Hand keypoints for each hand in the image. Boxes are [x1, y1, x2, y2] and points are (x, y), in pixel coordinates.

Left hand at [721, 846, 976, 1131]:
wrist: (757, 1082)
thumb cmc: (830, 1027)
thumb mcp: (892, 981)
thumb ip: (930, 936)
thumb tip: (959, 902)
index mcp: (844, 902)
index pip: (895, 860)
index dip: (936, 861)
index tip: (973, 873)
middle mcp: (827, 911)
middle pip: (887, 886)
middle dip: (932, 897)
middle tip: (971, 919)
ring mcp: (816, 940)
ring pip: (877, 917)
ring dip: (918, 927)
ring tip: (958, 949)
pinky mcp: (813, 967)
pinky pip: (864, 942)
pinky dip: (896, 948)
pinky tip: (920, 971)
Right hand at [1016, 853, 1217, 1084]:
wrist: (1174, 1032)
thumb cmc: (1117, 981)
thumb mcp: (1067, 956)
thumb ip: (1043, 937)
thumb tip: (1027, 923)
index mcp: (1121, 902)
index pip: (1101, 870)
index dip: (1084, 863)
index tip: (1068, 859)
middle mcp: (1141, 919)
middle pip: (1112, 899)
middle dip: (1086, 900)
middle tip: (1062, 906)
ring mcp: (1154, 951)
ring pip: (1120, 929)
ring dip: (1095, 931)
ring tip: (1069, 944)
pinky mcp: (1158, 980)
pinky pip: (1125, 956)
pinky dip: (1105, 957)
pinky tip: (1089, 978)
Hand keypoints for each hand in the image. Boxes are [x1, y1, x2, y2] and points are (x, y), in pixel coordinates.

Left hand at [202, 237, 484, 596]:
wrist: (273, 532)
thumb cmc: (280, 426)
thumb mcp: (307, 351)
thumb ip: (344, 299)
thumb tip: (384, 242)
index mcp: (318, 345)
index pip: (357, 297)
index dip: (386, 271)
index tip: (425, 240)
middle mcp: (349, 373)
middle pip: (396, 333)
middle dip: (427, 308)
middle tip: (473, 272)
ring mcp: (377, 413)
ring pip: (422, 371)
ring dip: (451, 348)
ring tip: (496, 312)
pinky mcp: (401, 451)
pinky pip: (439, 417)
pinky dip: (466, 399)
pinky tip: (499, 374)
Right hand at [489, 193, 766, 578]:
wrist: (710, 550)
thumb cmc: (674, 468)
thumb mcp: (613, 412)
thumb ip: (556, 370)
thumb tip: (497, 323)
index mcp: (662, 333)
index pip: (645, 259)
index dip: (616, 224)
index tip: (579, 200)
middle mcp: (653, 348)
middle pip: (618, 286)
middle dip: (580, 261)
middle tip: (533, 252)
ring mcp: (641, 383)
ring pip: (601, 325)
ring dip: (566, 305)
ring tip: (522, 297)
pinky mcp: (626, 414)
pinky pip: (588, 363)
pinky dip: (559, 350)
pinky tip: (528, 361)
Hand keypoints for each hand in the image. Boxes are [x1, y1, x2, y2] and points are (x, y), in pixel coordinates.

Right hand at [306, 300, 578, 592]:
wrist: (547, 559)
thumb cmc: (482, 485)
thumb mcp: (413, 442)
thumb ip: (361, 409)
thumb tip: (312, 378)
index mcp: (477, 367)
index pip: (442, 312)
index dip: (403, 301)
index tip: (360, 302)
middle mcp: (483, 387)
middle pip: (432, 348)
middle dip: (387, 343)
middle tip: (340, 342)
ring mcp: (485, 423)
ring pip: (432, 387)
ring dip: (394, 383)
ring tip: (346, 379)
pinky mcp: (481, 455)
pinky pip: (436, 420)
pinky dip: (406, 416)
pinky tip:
_ _ _ _ _ _ _
PROBLEM DETAILS
Nothing in the records may be left out; transcribe all of them exactly.

TASK OUTPUT
Hand keypoints for each hand in the image. Boxes are [x1, y1, x2, y2] and points are (x, y), in pixel coordinates.

Left hand at [721, 846, 976, 1131]:
wrist: (757, 1082)
thumb cmc: (830, 1027)
thumb mcp: (892, 981)
thumb ip: (930, 936)
thumb tip: (959, 902)
index mcp: (844, 902)
index pip: (895, 860)
index dip: (936, 861)
index tip: (973, 873)
middle mcp: (827, 911)
middle pip: (887, 886)
middle dip: (932, 897)
middle tip: (971, 919)
ring mcp: (816, 940)
ring pip: (877, 917)
ring dip: (918, 927)
ring tip: (958, 949)
pinky mcp: (813, 967)
pinky pip: (864, 942)
pinky dip: (896, 948)
pinky tip: (920, 971)
Right hand at [1016, 853, 1217, 1084]:
wrist: (1174, 1032)
thumb cmc: (1117, 981)
thumb mcp: (1067, 956)
thumb ip: (1043, 937)
thumb tip: (1027, 923)
index mcp: (1121, 902)
index pip: (1101, 870)
index dip: (1084, 863)
index tip: (1068, 859)
middle mcp: (1141, 919)
middle pip: (1112, 899)
middle dip: (1086, 900)
middle tip: (1062, 906)
ring mcp: (1154, 951)
ring pip: (1120, 929)
ring dip: (1095, 931)
ring tip: (1069, 944)
pinky mcp: (1158, 980)
pinky pip: (1125, 956)
pinky dip: (1105, 957)
pinky tip: (1089, 978)
Hand keypoints for each hand in the image. Boxes are [x1, y1, x2, y2] and points are (x, y), in pixel coordinates.

Left hand at [202, 237, 484, 596]:
wrist: (273, 532)
thumb cmc: (280, 426)
thumb mcp: (307, 351)
thumb ip: (344, 299)
thumb tip: (384, 242)
index mcp: (318, 345)
index pip: (357, 297)
index dip: (386, 271)
index tip: (425, 240)
middle mcp: (349, 373)
middle pip: (396, 333)
middle dip: (427, 308)
middle tip: (473, 272)
ring mcp: (377, 413)
ring pip: (422, 371)
ring dip: (451, 348)
ring tip: (496, 312)
pinky mcp: (401, 451)
pinky pip: (439, 417)
pinky dip: (466, 399)
pinky tip: (499, 374)
Right hand at [489, 193, 766, 578]:
wrist: (710, 550)
thumb cmc: (674, 468)
thumb mcp: (613, 412)
thumb ip: (556, 370)
thumb tip: (497, 323)
index mcp: (662, 333)
index pip: (645, 259)
index dip: (616, 224)
index tip: (579, 200)
middle mcp: (653, 348)
middle pip: (618, 286)
middle dip: (580, 261)
middle tip: (533, 252)
ring mcp: (641, 383)
ring pip: (601, 325)
ring dip: (566, 305)
ring tip: (522, 297)
pinky mcp: (626, 414)
pinky pip: (588, 363)
pinky dip: (559, 350)
pinky tip: (528, 361)
Hand keypoints for each hand in the image. Boxes are [x1, y1, x2, y2] and points are (x, y), in pixel coordinates.

Right hand at [306, 300, 578, 592]:
wrist: (547, 559)
thumb cmc: (482, 485)
thumb mcp: (413, 442)
thumb ip: (361, 409)
thumb tip: (312, 378)
index mcp: (477, 367)
index pip: (442, 312)
index dip: (403, 301)
index tip: (360, 302)
middle mcp: (483, 387)
middle pip: (432, 348)
middle dip: (387, 343)
middle tip: (340, 342)
ring mcp: (485, 423)
ring pip: (432, 387)
ring dip: (394, 383)
ring tip: (346, 379)
pinky mcp: (481, 455)
pinky pip: (436, 420)
pinky dip: (406, 416)
pinky tip:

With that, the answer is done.